# Mum



## jcdeboever (Mar 6, 2021)




----------



## Space Face (Mar 7, 2021)

Ah, not what I expected when I saw the title.  I get it now tho.  Nice conversion.


----------



## K9Kirk (Mar 7, 2021)

Nice B&W.


----------



## jcdeboever (Mar 7, 2021)

Space Face said:


> Ah, not what I expected when I saw the title.  I get it now tho.  Nice conversation.


Thank you sir


----------



## jcdeboever (Mar 7, 2021)

K9Kirk said:


> Nice B&W.


Thanks bud


----------



## CherylL (Mar 8, 2021)

Wonderful light to dark and every grade in-between!


----------



## The Barbarian (Mar 8, 2021)

Really nice work.   Couldn't suggest a thing to improve it.


----------



## jcdeboever (Mar 8, 2021)

CherylL said:


> Wonderful light to dark and every grade in-between!





The Barbarian said:


> Really nice work.   Couldn't suggest a thing to improve it.



Thank y'all


----------



## Grandpa Ron (Mar 8, 2021)

A very well done capture of a sometime difficult subject. Congrats


----------



## otherprof (Mar 8, 2021)

jcdeboever said:


> View attachment 204245


Beautiful image!


----------



## jcdeboever (Mar 9, 2021)

Grandpa Ron said:


> A very well done capture of a sometime difficult subject. Congrats





otherprof said:


> jcdeboever said:
> 
> 
> > View attachment 204245
> ...

_ _ _ _ _ _ _

◆ **DESCRIPTION OF THE TASK**: Shorten the thread's reply that begins "Ah, not what I expected" while keeping its main points. Rely on nothing but the thread above.

Entries taken from a collection

_ _ _ _ _ _ _

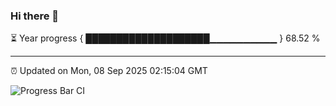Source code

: ### Hi there 👋

⏳ Year progress { ████████████████████▁▁▁▁▁▁▁▁▁▁ } 68.52 %

---

⏰ Updated on Mon, 08 Sep 2025 02:15:04 GMT

![Progress Bar CI](https://github.com/IshwaranRudhara/GIT-ACTION/workflows/Progress%20Bar%20CI/badge.svg)
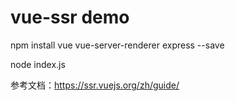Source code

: # vue-ssr demo

npm install vue vue-server-renderer express --save

node index.js

参考文档：https://ssr.vuejs.org/zh/guide/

_ _ _ _ _ _ _

◆ **YOUR RESPONSE**: The title suggested something different, but now it makes sense; the conversion is nice.